Фишер почти беззвучно рассмеялся.
— Вы поглядели бы, какая была физиономия у господина Чарустина, когда он просмотрел кинокартину! Чарустин согласился сотрудничать с нами...
Я занес ответы Фишера в протокол, дал ему расписаться.
Казалось, что все это должно было убедить меня. Но именно теперь возможность диверсии со стороны Чарустина входила еще в более разительное противоречие с логикой, которую ему диктовала бы связь с иностранной разведкой. Нелепо такого агента превращать в диверсанта! Это несовпадение было последним вопросом, который требовал ответа. Я был обязан найти ответ.
Глупость в действиях противника меня не устраивала, я привык считать, что противник умен и осторожен.
Гертруда Ламердинг... Она могла бы кое-что подсказать. Но и она всего лишь переходное звено. Главная фигура — это тот, кто направлял Фишера. Связной агент Шварц. Но искать его — это искать иголку в сене. Искать надо Гертруду.
Но как с ней встретиться? Где? Что это даст? Захочет она со мной говорить? Можно передать ей привет от Чарустина, рассказать, что видел ее портрет на столе у него. Что она скажет? Мне до зарезу нужно было с ней встретиться.
10
Я попросил наших друзей попытаться узнать все, что было бы возможно, о Гертруде Ламердинг.
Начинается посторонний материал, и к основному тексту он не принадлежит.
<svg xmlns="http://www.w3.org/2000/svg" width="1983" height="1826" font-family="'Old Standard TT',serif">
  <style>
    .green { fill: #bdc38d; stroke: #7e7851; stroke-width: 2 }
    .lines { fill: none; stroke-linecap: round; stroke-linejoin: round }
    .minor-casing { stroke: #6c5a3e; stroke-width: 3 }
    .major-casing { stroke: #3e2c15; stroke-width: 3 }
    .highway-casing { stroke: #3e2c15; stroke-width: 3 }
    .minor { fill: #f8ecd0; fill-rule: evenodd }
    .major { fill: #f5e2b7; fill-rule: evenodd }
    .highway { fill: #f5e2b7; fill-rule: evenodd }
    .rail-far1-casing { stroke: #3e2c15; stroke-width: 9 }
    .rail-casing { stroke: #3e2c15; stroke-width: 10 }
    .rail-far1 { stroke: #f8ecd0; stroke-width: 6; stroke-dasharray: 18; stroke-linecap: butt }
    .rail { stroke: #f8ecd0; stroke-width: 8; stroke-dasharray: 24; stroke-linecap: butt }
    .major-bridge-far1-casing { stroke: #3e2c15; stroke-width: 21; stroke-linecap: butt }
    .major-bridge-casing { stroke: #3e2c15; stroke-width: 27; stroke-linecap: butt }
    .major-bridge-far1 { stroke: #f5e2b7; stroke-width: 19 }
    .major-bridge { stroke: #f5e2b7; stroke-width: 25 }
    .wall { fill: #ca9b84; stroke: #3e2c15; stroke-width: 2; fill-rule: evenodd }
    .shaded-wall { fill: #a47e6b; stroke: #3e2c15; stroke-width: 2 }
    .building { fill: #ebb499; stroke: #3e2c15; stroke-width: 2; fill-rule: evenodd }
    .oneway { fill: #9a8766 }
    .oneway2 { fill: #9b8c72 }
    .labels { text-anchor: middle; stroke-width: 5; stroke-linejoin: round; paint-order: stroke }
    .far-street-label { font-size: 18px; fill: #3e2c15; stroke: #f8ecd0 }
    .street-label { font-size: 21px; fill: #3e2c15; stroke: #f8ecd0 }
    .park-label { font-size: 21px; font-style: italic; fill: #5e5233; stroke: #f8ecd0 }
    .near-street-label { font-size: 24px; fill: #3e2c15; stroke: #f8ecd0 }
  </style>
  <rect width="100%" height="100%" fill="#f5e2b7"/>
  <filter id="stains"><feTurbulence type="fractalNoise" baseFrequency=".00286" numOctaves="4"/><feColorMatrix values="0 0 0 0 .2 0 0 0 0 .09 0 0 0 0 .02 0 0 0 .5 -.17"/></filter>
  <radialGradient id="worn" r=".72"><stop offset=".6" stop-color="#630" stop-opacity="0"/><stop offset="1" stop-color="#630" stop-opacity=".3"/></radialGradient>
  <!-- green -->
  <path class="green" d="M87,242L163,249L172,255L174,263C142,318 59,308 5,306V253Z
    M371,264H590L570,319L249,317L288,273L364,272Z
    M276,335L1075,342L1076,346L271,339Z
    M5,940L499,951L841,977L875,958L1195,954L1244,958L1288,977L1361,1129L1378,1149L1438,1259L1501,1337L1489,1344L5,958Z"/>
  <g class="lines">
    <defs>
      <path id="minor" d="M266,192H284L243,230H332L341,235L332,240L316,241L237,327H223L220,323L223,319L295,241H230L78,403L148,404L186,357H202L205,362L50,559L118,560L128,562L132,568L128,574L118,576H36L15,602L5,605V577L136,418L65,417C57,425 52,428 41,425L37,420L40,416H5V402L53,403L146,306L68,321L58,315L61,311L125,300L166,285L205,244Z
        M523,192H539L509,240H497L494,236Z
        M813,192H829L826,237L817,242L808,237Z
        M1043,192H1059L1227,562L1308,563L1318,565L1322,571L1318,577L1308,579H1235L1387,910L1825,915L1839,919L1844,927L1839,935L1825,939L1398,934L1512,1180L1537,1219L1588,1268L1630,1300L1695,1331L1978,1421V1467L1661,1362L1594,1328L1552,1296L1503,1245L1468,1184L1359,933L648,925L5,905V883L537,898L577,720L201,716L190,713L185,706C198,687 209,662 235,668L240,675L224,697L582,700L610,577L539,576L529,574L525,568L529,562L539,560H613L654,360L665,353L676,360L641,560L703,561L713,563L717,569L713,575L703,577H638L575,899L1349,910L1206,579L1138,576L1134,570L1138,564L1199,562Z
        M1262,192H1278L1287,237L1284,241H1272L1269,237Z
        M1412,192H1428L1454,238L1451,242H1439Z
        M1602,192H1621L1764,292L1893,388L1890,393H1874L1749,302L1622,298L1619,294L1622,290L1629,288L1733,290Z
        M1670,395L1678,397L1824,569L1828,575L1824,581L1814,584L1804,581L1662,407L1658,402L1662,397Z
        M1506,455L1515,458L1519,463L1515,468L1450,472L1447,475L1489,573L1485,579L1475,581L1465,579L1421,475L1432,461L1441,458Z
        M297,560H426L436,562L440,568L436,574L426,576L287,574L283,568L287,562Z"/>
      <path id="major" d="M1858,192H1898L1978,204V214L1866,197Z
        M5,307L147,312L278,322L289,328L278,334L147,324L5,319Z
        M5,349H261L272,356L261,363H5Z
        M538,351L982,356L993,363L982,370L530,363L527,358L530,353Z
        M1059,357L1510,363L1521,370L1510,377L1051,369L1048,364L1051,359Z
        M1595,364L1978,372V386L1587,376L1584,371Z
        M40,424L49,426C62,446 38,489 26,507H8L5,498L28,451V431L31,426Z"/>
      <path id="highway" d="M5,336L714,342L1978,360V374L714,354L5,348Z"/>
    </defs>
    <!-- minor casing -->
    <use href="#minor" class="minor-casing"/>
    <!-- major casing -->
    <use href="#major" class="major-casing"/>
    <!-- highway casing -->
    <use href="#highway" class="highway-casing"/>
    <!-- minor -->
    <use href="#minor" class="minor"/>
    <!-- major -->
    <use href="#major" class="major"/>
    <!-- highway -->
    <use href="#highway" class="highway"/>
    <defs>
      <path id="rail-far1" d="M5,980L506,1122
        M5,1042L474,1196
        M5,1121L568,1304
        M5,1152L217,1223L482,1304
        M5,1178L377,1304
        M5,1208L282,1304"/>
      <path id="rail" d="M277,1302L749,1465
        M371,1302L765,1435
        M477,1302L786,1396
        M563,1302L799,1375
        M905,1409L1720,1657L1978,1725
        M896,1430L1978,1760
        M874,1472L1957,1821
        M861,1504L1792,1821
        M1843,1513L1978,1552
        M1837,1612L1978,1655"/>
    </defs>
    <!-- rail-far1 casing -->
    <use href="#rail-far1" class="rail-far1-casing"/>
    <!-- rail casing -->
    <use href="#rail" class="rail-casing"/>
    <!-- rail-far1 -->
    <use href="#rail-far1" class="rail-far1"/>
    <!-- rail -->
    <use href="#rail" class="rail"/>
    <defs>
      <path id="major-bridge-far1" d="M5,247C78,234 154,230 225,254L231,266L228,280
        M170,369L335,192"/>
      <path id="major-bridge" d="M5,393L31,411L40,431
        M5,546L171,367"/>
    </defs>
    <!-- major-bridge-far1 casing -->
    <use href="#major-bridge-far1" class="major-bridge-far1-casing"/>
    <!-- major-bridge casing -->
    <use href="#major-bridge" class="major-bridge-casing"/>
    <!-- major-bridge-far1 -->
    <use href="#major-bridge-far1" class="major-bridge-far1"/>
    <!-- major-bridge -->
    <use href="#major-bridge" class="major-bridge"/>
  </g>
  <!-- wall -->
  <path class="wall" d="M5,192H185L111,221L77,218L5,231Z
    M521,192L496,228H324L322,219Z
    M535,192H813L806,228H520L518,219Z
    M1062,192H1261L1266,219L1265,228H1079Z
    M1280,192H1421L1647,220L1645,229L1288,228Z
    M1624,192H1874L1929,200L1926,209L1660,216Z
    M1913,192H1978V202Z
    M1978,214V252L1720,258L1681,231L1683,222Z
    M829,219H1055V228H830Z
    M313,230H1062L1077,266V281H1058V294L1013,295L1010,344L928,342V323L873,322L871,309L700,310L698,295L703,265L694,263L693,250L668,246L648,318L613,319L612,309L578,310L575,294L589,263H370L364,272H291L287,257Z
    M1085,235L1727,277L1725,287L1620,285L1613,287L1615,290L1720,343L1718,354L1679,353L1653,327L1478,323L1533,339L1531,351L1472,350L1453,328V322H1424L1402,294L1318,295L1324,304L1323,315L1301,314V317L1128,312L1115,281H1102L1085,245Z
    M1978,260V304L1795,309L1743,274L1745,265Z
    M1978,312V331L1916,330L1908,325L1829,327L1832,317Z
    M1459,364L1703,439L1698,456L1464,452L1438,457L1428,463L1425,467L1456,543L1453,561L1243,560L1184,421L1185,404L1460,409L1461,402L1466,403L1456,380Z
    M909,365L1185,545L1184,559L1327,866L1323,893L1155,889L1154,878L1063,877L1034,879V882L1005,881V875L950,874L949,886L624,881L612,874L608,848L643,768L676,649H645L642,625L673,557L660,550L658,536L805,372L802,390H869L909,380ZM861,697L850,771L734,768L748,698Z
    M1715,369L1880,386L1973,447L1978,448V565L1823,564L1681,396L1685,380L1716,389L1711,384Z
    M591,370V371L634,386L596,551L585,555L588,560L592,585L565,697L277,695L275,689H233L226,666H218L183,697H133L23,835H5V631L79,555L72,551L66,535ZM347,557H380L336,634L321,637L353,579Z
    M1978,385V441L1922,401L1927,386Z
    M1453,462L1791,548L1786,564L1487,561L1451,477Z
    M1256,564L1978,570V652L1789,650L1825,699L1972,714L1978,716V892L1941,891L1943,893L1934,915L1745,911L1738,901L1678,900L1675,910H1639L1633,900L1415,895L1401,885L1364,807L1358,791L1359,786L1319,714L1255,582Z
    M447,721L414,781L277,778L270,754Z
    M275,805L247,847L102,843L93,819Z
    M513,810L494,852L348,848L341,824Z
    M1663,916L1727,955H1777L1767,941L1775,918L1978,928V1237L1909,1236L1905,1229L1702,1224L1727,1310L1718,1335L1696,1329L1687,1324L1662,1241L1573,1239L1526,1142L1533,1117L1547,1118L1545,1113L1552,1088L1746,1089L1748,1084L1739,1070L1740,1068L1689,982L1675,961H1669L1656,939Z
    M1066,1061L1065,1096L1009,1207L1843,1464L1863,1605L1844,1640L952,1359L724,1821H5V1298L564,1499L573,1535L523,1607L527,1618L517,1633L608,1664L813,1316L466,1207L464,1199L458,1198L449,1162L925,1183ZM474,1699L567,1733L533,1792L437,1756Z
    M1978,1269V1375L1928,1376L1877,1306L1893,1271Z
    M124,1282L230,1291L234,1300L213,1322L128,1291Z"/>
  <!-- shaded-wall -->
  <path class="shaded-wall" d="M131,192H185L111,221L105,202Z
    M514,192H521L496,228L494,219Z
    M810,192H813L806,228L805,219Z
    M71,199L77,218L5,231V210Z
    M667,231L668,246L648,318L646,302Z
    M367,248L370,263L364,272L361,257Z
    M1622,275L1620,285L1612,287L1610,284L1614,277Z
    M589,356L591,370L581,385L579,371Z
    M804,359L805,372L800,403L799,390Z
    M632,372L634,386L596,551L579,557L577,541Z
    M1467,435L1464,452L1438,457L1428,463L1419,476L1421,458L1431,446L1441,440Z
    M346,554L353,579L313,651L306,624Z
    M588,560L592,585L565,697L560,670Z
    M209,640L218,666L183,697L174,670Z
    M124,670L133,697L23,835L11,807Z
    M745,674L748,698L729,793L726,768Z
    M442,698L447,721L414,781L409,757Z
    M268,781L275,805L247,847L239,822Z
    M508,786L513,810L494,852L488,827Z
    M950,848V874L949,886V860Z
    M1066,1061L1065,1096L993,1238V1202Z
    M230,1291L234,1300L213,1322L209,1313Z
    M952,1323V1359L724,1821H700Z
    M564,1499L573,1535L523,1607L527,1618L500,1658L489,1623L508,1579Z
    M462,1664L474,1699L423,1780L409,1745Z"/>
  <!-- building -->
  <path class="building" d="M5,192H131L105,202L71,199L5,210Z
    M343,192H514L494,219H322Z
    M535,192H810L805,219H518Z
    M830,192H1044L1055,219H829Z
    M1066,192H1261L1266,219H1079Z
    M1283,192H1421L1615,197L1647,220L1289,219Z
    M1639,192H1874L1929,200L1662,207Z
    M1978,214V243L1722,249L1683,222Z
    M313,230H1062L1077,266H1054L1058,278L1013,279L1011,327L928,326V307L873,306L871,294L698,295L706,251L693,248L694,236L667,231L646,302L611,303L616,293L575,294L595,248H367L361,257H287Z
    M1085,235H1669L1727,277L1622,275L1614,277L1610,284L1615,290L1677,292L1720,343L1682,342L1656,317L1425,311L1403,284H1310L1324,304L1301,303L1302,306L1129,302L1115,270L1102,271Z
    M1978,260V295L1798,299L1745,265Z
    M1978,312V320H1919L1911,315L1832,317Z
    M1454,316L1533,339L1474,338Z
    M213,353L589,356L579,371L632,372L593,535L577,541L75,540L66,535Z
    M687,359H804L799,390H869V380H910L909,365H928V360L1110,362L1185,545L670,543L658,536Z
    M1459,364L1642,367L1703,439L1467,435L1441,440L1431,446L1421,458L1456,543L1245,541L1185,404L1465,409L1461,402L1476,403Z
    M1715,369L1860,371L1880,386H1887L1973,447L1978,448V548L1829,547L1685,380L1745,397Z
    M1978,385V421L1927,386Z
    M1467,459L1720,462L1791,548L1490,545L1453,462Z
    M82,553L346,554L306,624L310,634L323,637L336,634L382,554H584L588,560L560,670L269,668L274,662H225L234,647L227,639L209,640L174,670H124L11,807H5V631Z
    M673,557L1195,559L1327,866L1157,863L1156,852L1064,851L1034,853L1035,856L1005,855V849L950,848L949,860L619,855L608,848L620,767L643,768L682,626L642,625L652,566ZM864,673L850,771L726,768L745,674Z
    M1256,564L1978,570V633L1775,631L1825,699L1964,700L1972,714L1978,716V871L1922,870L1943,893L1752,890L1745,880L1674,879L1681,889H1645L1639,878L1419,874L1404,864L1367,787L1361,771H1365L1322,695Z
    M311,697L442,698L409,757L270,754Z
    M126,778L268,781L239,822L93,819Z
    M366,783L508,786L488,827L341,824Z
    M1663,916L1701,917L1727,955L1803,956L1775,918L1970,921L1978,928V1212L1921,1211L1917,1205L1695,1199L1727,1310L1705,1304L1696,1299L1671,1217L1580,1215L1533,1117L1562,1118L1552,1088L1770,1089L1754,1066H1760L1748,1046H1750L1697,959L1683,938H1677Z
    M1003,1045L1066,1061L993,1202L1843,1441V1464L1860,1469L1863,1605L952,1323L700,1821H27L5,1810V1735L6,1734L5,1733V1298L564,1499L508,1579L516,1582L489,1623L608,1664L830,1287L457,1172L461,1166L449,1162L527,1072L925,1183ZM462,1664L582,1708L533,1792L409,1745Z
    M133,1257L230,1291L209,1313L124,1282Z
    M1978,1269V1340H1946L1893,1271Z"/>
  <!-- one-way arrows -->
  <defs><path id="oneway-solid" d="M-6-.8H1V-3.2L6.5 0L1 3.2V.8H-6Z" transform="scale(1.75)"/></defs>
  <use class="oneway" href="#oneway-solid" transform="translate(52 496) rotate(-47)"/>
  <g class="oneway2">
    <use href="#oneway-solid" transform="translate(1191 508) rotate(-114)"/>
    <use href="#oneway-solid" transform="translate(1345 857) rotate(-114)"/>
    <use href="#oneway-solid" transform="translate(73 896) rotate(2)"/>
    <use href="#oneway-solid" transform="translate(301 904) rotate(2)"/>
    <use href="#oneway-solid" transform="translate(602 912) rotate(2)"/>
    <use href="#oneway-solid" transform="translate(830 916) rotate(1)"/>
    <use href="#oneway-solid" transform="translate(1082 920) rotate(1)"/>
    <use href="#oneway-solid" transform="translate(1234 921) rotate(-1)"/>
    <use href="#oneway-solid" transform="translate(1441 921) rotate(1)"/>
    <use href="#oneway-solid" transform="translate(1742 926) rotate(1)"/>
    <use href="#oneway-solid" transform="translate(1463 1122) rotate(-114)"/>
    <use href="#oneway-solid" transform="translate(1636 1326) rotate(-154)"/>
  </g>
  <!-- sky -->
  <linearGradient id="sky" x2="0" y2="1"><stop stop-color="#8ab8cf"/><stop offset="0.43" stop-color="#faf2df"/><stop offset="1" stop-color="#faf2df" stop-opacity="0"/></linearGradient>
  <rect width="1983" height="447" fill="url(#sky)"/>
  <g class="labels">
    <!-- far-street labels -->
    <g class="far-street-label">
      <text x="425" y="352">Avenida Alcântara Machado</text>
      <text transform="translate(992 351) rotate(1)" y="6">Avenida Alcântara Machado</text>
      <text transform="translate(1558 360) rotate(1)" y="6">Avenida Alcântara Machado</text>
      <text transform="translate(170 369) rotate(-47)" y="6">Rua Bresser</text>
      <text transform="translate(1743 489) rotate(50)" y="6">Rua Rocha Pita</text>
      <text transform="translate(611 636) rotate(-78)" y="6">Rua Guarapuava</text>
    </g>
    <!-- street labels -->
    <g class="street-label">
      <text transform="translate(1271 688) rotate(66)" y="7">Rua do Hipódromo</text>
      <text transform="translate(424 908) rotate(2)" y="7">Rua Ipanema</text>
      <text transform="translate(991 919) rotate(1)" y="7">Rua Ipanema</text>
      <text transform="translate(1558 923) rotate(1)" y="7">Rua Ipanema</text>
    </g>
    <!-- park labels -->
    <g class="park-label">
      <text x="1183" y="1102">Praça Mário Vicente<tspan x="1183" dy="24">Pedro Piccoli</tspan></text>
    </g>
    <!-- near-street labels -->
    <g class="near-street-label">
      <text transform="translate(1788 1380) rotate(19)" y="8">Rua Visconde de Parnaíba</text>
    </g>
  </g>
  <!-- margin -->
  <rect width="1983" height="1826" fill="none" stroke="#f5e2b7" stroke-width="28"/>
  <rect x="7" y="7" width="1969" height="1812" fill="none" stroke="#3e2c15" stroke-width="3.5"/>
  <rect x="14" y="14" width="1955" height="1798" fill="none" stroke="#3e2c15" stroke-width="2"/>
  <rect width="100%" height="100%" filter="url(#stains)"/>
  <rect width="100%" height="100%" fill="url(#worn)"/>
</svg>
Вот пришло первое сообщение из Гамбурга. Генерал фон Ламердинг из прусских юнкеров, военная косточка. Погиб на Восточном фронте, под Сталинградом в 1942 году. Вдова генерала живет на пенсию. Гертруда — ее дочь, брат Гертруды — коммерсант, разъезжает по всему миру как представитель фирмы. Пауль Ламердинг совершает свои вояжи и в Советский Союз. Во всяком случае транзитным пассажиром часто бывает на советских аэродромах во время полетов в страны Востока.
По показаниям Фишера Гертруде Ламердинг было не более двадцати пяти лет. Даты смерти генерала и рождения Гертруды не сходились... Генерал Ламердинг не мог быть ее отцом.
Брат тоже нас заинтересовал. Он много старше сестры. В сорок втором году, когда Эрих Ламердинг сложил голову в Сталинграде, ему было уже двадцать лет. Он вырос в семье, где восточный поход рассматривался как нечто само собой разумеющееся в развитии германской политики. Если молодчики типа Фишера втянули в свои сети его сестру, то его они никак не могли обойти вниманием.
Пришлось опять побеспокоить Фишера.
Пауль Ламердинг ему известен, сказал Фишер. Он не сомневается, что Пауль Ламердинг связан со службами БНД, но сам Фишер с ним дела не имел.
Терпение и ожидание были вознаграждены... Наши коллеги из органов безопасности ГДР сообщили, что поступил запрос на разрешение посетить Германскую Демократическую Республику от Гертруды Ламердинг. Разрешение было дано незамедлительно.
Показания Фишера давали право задержать ее для допроса. Я присутствовал на нем.
Да, портрет, который мне довелось видеть, не польстил ей. Она была красива броской, заметной красотой. Высокого роста блондинка, волосы цвета спелой пшеницы. Глаза голубые, скорее даже синие, бездонные глаза.